*** Opening of Task data ***

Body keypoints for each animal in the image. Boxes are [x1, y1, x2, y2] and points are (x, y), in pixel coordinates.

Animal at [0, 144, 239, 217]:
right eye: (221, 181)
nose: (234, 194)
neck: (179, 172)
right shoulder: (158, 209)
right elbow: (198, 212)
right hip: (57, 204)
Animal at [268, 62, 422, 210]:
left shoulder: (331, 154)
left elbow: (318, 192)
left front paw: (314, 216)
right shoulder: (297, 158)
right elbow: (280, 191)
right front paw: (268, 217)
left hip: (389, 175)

*** Close of Task data ***

Begin with the line containing "neck: (179, 172)" and repeat each line exactly until the records above end.

neck: (179, 172)
right shoulder: (158, 209)
right elbow: (198, 212)
right hip: (57, 204)
Animal at [268, 62, 422, 210]:
left shoulder: (331, 154)
left elbow: (318, 192)
left front paw: (314, 216)
right shoulder: (297, 158)
right elbow: (280, 191)
right front paw: (268, 217)
left hip: (389, 175)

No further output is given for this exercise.